--- Material shown Enclosed Below ---
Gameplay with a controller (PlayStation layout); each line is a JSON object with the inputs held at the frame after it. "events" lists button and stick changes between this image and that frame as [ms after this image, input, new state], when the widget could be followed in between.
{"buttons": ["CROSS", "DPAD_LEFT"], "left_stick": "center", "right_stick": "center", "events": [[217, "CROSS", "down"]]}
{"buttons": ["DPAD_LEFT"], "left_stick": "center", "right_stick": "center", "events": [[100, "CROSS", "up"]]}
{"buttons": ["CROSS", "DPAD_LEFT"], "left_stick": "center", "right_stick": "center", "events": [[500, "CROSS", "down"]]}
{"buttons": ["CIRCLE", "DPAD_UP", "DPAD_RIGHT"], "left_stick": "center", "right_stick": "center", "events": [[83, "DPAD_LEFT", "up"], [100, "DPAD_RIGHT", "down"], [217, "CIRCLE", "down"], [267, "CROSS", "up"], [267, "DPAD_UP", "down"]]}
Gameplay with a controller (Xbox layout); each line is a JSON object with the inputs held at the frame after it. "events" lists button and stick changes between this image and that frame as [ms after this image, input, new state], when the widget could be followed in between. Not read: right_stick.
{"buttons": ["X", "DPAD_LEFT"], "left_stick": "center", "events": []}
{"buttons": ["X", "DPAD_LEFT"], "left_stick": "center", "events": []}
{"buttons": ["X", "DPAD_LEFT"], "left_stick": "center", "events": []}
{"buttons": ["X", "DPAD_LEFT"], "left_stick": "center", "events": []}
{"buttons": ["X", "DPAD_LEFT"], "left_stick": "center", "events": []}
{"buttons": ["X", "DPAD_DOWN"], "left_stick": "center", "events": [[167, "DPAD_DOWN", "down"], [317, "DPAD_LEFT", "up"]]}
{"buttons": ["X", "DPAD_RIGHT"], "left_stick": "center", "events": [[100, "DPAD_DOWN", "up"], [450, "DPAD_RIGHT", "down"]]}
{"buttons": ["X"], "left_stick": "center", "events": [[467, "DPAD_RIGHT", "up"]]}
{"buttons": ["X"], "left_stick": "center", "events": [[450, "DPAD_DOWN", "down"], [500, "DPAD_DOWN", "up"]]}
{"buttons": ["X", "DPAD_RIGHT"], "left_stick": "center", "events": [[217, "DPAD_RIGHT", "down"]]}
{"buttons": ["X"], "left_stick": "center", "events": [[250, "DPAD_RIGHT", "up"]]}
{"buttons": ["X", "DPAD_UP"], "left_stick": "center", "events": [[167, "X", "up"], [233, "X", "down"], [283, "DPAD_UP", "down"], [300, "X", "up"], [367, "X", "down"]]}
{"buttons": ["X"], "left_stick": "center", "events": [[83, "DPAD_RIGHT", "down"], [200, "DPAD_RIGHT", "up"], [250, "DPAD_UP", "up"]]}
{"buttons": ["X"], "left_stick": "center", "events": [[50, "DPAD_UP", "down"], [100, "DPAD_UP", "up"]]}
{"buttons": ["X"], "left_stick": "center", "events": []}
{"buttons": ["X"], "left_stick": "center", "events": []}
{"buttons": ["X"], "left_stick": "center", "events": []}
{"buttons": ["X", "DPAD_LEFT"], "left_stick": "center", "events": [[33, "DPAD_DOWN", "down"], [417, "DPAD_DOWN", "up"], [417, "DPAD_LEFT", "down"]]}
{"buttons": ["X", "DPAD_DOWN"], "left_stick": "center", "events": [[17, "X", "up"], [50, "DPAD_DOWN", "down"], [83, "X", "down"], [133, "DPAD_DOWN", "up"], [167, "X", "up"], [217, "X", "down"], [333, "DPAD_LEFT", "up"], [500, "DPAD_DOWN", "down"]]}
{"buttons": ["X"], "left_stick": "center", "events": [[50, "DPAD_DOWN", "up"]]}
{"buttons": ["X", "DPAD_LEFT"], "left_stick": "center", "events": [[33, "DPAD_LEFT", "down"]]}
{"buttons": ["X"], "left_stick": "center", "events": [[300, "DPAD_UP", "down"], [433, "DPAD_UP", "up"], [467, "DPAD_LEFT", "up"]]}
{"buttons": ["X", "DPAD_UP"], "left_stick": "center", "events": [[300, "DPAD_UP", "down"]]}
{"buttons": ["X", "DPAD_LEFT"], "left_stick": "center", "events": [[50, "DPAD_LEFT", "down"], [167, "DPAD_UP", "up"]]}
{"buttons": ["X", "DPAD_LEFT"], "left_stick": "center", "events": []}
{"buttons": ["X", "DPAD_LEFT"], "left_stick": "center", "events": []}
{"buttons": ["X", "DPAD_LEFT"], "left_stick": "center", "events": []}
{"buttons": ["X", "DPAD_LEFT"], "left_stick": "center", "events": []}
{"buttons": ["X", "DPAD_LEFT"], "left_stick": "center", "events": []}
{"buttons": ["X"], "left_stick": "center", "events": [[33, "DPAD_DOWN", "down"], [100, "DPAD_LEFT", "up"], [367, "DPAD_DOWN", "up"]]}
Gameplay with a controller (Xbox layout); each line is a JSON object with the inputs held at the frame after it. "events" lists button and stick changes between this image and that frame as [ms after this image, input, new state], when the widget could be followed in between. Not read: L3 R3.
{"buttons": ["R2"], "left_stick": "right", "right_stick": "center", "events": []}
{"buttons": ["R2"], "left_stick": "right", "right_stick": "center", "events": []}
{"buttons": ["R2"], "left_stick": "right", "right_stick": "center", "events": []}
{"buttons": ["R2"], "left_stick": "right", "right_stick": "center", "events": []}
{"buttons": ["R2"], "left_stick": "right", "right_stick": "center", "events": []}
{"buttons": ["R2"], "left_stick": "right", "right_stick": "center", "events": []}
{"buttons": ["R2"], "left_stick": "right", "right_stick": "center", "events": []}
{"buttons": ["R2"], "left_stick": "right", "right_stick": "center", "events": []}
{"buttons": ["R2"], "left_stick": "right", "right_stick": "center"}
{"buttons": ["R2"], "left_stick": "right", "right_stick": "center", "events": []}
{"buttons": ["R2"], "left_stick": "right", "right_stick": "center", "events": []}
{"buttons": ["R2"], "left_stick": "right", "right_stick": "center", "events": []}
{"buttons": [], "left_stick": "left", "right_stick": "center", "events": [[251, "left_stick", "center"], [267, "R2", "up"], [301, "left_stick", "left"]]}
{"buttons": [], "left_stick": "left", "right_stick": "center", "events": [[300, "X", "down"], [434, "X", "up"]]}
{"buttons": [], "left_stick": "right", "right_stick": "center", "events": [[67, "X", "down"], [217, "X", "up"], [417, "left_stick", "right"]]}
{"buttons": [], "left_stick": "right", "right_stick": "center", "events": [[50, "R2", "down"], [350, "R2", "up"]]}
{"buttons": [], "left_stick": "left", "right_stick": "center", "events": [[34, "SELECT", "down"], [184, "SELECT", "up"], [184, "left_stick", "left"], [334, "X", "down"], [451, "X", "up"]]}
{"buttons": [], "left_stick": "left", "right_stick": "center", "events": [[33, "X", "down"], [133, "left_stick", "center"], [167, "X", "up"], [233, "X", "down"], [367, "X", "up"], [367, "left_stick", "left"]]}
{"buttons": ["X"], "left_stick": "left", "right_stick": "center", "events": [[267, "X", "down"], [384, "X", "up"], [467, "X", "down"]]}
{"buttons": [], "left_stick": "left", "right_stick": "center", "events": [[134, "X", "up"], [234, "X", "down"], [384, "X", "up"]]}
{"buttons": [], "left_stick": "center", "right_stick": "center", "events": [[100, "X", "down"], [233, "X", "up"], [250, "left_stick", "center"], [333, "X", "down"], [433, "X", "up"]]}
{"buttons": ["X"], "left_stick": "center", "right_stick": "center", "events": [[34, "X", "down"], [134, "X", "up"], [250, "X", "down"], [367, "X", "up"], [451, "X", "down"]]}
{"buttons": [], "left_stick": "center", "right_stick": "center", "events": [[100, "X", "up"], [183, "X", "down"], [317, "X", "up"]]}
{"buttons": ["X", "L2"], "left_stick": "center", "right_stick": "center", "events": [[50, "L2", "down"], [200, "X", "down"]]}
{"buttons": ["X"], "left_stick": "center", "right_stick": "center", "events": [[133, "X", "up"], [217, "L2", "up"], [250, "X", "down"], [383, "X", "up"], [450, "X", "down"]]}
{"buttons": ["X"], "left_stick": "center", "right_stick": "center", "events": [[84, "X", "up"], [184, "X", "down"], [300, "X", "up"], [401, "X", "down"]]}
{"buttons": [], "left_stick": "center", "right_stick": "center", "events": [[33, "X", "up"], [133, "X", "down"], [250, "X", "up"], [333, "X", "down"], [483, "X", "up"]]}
--- End of Enclosed Material shown ---
Problem description:
Return each line of the entries that holds the string "inputs".

Output for this exercise:
Gameplay with a controller (PlayStation layout); each line is a JSON object with the inputs held at the frame after it. "events" lists button and stick changes between this image and that frame as [ms after this image, input, new state], when the widget could be followed in between.
Gameplay with a controller (Xbox layout); each line is a JSON object with the inputs held at the frame after it. "events" lists button and stick changes between this image and that frame as [ms after this image, input, new state], when the widget could be followed in between. Not read: right_stick.
Gameplay with a controller (Xbox layout); each line is a JSON object with the inputs held at the frame after it. "events" lists button and stick changes between this image and that frame as [ms after this image, input, new state], when the widget could be followed in between. Not read: L3 R3.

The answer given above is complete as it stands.